By Milica D. Djekic
As it’s well-known, there are a lot of ways of tracking someone’s e-mail, chat, or social media accounts. The defense professionals are quite familiar with such methods and those hotspots could be used in order to discover the new suspicious activities in cyberspace. So many transnational and terrorist groups use account tracking to stay updated about someone’s actions in the virtual domain. The main trick with the network traffic is that the data are put into packets keeping so sensitive information about the payload and routing information. In other words, those packets can travel from device to device relying on so critical communications infrastructure. If computer breach and account tracking are well-known ways of obtaining sensitive content, it’s quite clear there are more critical points in the data exchange and storage. For instance, if anyone would want to avoid the challenges of servers, datacenters and endpoints breach that person could try to do some communications tracking in order to catch the information on their way on. In so many cases those contents are under the key and there must be invested effort in order to decrypt the message and make it being readable to everyone. In modern times, so many communications channels have begun their life path as defense products and today they are fully under commercial usage. Anything being widely accessible has a counter-system in order to remain under the control of its creators. Apparently, no one will develop a solution that works on its own and without being controllable by human beings. Next, the final product can do only what its developers defined it to do and it cannot cope without its secret counter-weapon. So, if the e-mail accounts, browsers, and social media profiles deal with some kind of protection and they are so appealingly commercialized, it’s quite obvious those advancements have the reversible systems that make them being manageable.

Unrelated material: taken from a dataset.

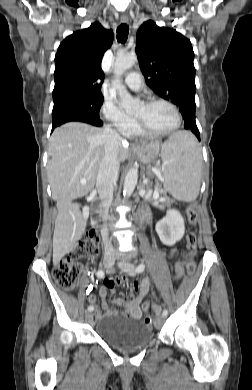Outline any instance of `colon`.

A similar situation is with the communications routes that can be tracked using widespread monitoring tools. Even if the packets of their information are well secured they can be transformed into plaintext as there are plenty of options on the marketplace for such a purpose.
The devices in a network communicate with each other coping with a certain set of rules. First, it’s important to understand why communication protocols matter as they are from the crucial significance of the traffic enabling and information exchange. In other words, if two devices follow such rules and if their talk is accurate or as defined they will get permission to make a connection with one another and do some data transfer. Logically, that information is part of the communication channel and in both – policing and the military – there can be an advisory who can listen to the traffic and re-direct its samples to the other machines. We call that operation tapping or streaming. Further, the exchanged information is secured with some sort of cryptography and the streamer cannot be confident what all that is about. The point is someone can make a breach into the network traffic as it’s possible making a breach into some device. On the other hand, when the traffic is streamed there can be a lot of job for cryptanalyst that needs to decrypt and analyze once sent content. From a security point of view, this matters for a reason communication tracking can be used by illegal organizations in order to monitor someone’s activities on the web. As a consequence of such a campaign, we can realize that so many community members, as well as their infrastructure, can be at risk because the bad guys can come into the possession of confidential information. Across the globe, there are so many network monitoring applications that can be applied to do some streaming and with the support of some cryptanalysis efforts reading once decrypted messages. Basically, the cryptanalyst is a person who is capable to transform the packets of the information into their plaintext form and make them being accessible to the rest of the team members. The fact is the cybercrime underworld has always been in a position to do such a sort of operations and undoubtedly is a threat to communities, businesses, and government assets. It appears the high-tech syndicates are the real global threat especially if we have in mind, they can be a very dangerous weapon in the hands of the rest of the criminal and terrorist groups.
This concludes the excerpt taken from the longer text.